Things to do -
• A. In the blog excerpt, what is a group of 10 or more cows called?
• B. For each statement below, say whether it agrees with the blog excerpt, and quote the words that decide it. (i) Frank H Jump started photographing vintage signs in New York City in the late 1990s. (ii) The Inky Fool is coming to Melbourne. (iii) The writer made a beef curry for dinner.

Text excerpt -
■ ■ ■ ■ ■ ■ ■
Fancy some cow facts?

Someone I follow on Twitter tweeted a link to a story on the Top 10 facts about cows. My favourites: 

  • In Moscow circuses cows have been trained to play football. Circus cows! Playing football! 
  • A group of 10 or more cows is called a 'flink'. 
  • In 1983, a Czechoslovakian was refused Swedish citizenship because of his dislike of cowbells, which showed he hadn't assimilated successfully despite living there for 14 years. The Swedish citizenship forms must be quite a read.  

Monday, April 22, 2013

Ghost sign and word nerd glee

Walking home tonight

Remember the ghost sign seminar I went to last month? The one that I haven't got around to blogging about? Well, I finally sat down yesterday with my notes and googled some of the names that came up at the seminar. 

The first speaker, Sam Roberts from the UK, started his talk by mentioning some of the pioneers of the ghost sign movement (I think I can call it a movement). One is William Stage, an American journalist, author and street photographer who published Ghost Signs: Brick Wall Signs in America in 1989.

Another is Frank H Jump, also American, who started photographing vintage signs in New York City in the late 1990s and maintains the Fading Ad Blog. Yesterday I liked the Fading Ad Facebook page and also followed Frank on Twitter. I mention all of this so I can tell you that he sent a request to follow me back and I'm a little bit chuffed. I'd better start tweeting more about my ghost sign finds.

I'm not going to write much else about the seminar now, but I've included a bunch of links if you want to find out more. I haven't had a good look at them yet myself.

Another gem from Let's Bring Back...The Lost Language Edition: quockerwodger, literally a marionette, but figuratively, a term for someone - a politician - whose strings are being pulled by someone else.

Ooh! I just remembered! The Inky Fool (author of The Etymologicon) is coming to Australia! Yay! But he's heading for Sydney for the Sydney Writer's Festival, not to Melbourne. Boo! I'm contemplating flying up there to see him at his Saturday afternoon gig. Return flights and the ticket would cost about $150... I think I'll sleep on it.

Saturday, April 20, 2013

A day at the zoo

We went to the zoo today. Here is a video of young meerkats playfighting. I love the one that hastily exits stage right around the 23 second mark, then runs back into the fray. 

(Note: that annoying voice isn't mine. Neither is.)



Is it a bird? Is it a plane?

 Sleeping cormorant

My, what long legs you have

 An intimate moment
 (yes, they really were doing it)

 I'm not a pig! I'm a peccary! 


Now that's a furry tail (badly photographed)

Thursday, April 18, 2013

Cosy, yummy, mubblefubbles

It's been a wintry day in Melbourne. The heating hasn't been turned back on in my building yet so I've been snuggled under a cashmere blanket on the couch to keep warm. It's very cosy. 

I made a yummy chicken and vegetable curry for dinner and there's leftovers for my lunch tomorrow.
■ ■ ■ ■ ■ ■ ■
Information provided -

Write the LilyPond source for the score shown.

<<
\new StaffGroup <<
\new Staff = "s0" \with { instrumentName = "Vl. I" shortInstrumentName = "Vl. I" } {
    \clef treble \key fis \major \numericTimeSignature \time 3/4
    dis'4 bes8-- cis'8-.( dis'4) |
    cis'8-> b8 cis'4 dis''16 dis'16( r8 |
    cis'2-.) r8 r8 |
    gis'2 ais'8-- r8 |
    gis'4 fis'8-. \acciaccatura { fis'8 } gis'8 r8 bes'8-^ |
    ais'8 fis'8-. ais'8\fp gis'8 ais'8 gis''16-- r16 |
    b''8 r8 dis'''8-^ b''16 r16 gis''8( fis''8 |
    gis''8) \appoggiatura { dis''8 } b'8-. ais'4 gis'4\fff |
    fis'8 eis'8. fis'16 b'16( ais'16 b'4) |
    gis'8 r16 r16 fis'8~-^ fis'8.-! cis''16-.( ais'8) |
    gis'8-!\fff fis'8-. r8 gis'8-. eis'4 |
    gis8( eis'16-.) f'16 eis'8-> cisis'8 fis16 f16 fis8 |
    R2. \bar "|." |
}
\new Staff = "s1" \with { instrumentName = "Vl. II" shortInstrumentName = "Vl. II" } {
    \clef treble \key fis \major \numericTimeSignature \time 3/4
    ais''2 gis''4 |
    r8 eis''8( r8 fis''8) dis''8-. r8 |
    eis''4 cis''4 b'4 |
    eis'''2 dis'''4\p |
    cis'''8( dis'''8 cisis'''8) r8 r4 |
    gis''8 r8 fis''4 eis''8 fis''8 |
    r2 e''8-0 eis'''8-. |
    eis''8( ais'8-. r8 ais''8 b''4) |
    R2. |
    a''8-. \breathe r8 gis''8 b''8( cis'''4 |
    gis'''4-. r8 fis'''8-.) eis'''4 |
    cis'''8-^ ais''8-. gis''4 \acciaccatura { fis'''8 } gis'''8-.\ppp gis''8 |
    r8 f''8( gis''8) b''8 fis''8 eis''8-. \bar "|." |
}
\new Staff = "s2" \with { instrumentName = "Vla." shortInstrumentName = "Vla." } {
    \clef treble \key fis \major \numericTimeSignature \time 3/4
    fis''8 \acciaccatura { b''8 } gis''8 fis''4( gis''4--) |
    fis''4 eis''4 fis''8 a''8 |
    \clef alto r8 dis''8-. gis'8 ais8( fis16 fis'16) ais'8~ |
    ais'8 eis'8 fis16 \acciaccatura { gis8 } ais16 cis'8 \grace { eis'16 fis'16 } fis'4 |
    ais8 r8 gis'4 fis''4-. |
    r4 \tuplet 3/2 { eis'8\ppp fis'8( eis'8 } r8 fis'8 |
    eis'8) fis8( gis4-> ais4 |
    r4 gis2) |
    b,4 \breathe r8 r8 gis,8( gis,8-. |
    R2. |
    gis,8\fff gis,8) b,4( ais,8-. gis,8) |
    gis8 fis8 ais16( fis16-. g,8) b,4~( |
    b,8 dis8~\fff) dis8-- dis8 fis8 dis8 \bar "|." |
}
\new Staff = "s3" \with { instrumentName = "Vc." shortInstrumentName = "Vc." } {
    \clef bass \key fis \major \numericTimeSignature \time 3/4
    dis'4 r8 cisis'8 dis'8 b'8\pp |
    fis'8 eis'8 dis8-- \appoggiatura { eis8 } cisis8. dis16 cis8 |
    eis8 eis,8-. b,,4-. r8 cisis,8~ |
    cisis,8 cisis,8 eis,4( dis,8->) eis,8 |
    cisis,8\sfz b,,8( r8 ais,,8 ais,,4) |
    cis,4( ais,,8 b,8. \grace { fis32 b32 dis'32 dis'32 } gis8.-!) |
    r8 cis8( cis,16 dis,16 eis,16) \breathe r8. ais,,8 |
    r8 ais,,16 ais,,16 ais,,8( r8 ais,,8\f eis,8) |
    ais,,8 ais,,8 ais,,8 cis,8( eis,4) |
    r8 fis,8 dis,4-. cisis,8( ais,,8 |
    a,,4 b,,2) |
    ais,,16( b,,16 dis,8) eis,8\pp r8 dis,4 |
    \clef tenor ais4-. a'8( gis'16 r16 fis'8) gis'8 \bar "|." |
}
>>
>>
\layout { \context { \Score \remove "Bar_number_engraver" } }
■ ■ ■ ■ ■ ■ ■
Answers by item number -
• A. A 'flink'.

• B.
(i) Yes: "started photographing vintage signs in New York City in the late 1990s"
(ii) No: "But he's heading for Sydney for the Sydney Writer's Festival, not to Melbourne."
(iii) No: "I made a yummy chicken and vegetable curry for dinner"